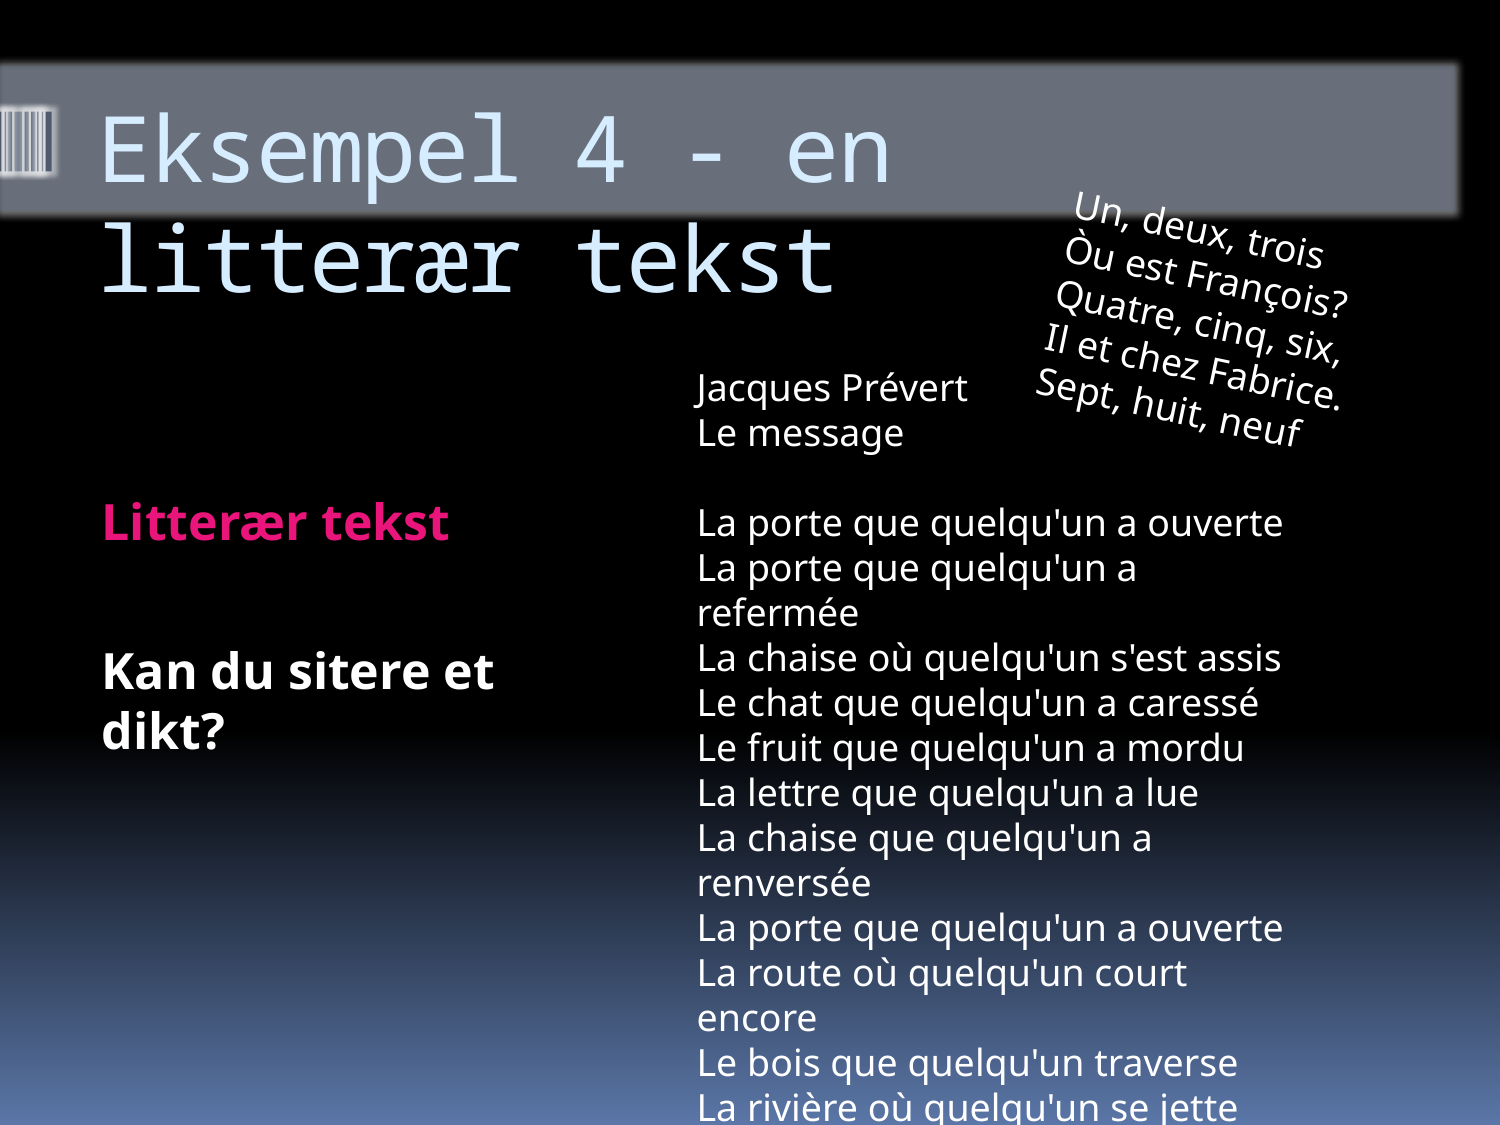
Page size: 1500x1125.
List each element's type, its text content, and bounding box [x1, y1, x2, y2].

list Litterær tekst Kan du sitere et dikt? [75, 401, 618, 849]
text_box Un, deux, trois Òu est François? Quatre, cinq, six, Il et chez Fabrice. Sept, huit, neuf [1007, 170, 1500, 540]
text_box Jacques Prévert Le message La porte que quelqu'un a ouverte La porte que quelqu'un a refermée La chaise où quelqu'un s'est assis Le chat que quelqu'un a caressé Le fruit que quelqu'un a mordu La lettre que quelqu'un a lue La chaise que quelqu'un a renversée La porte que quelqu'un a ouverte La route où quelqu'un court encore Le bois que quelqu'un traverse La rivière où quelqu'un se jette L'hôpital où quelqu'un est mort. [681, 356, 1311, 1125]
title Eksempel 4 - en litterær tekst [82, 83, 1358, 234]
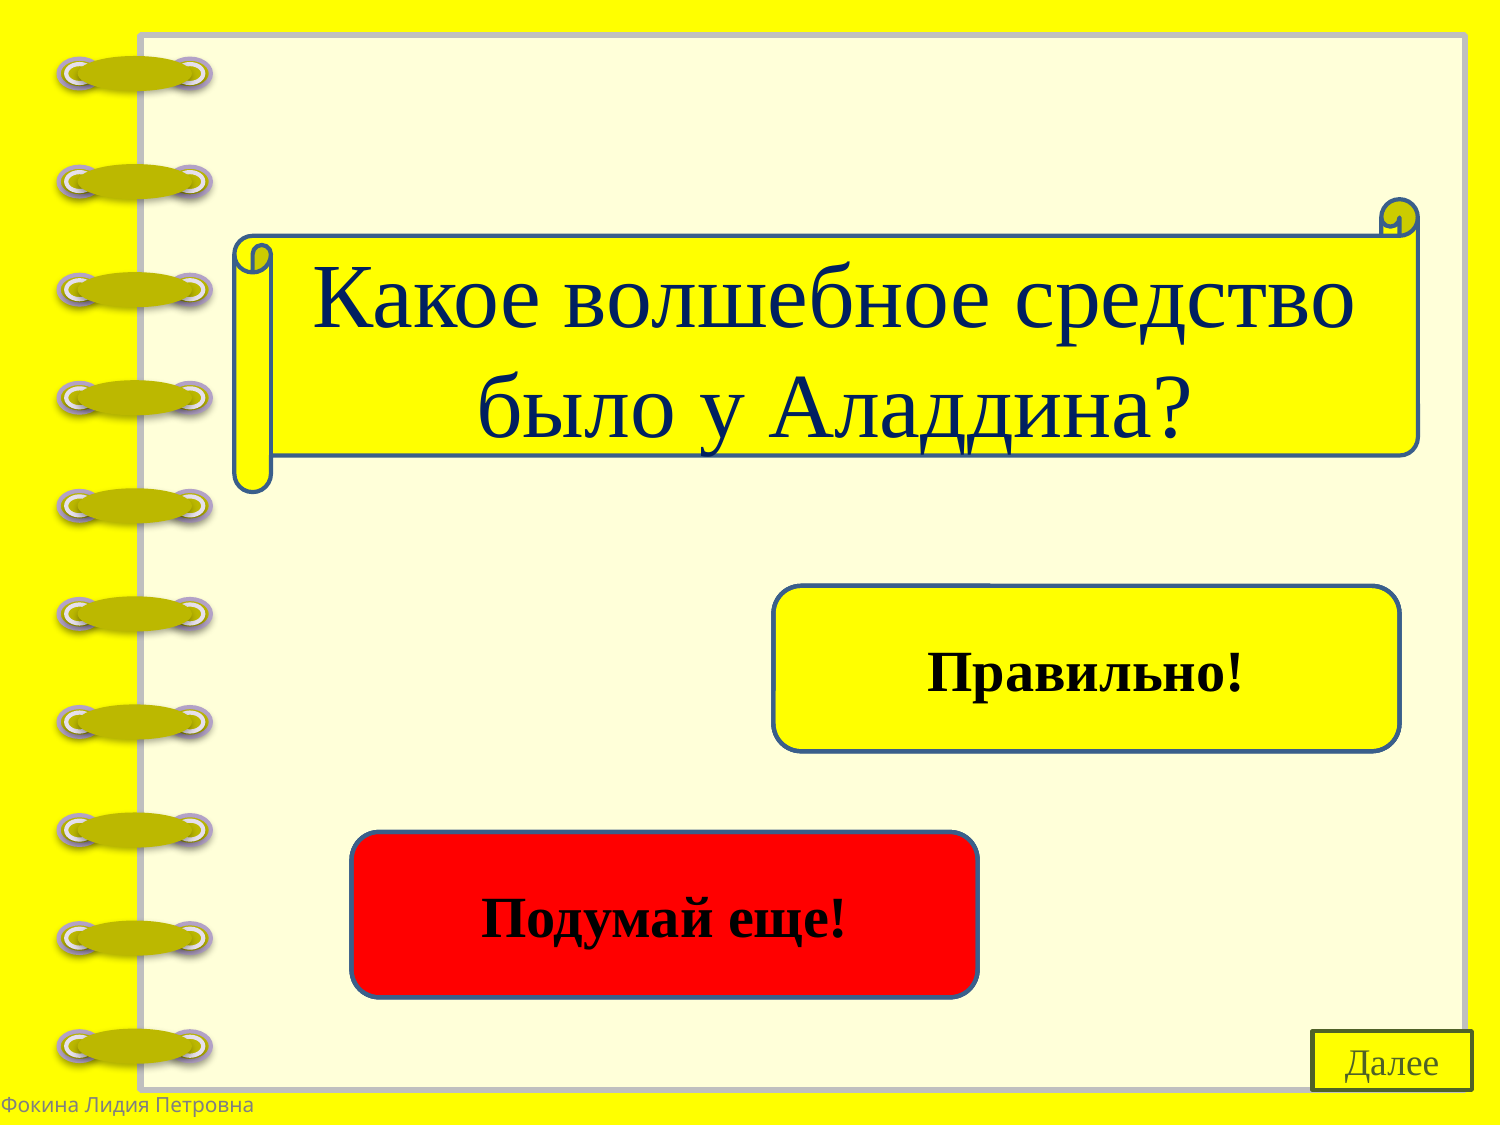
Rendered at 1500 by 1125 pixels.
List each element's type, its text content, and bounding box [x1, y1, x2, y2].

___

• **What the task requires**: With no pictures included, write out the entries exactly.

• **Your response**:
Page size: 1500x1125.
List each element's type, its text content, and bounding box [x1, y1, x2, y2].

list Litterær tekst Kan du sitere et dikt? [75, 401, 618, 849]
text_box Un, deux, trois Òu est François? Quatre, cinq, six, Il et chez Fabrice. Sept, huit, neuf [1007, 170, 1500, 540]
text_box Jacques Prévert Le message La porte que quelqu'un a ouverte La porte que quelqu'un a refermée La chaise où quelqu'un s'est assis Le chat que quelqu'un a caressé Le fruit que quelqu'un a mordu La lettre que quelqu'un a lue La chaise que quelqu'un a renversée La porte que quelqu'un a ouverte La route où quelqu'un court encore Le bois que quelqu'un traverse La rivière où quelqu'un se jette L'hôpital où quelqu'un est mort. [681, 356, 1311, 1125]
title Eksempel 4 - en litterær tekst [82, 83, 1358, 234]
Rendered at 1500 by 1125 pixels.
List each element's type, its text content, and bounding box [x1, y1, x2, y2].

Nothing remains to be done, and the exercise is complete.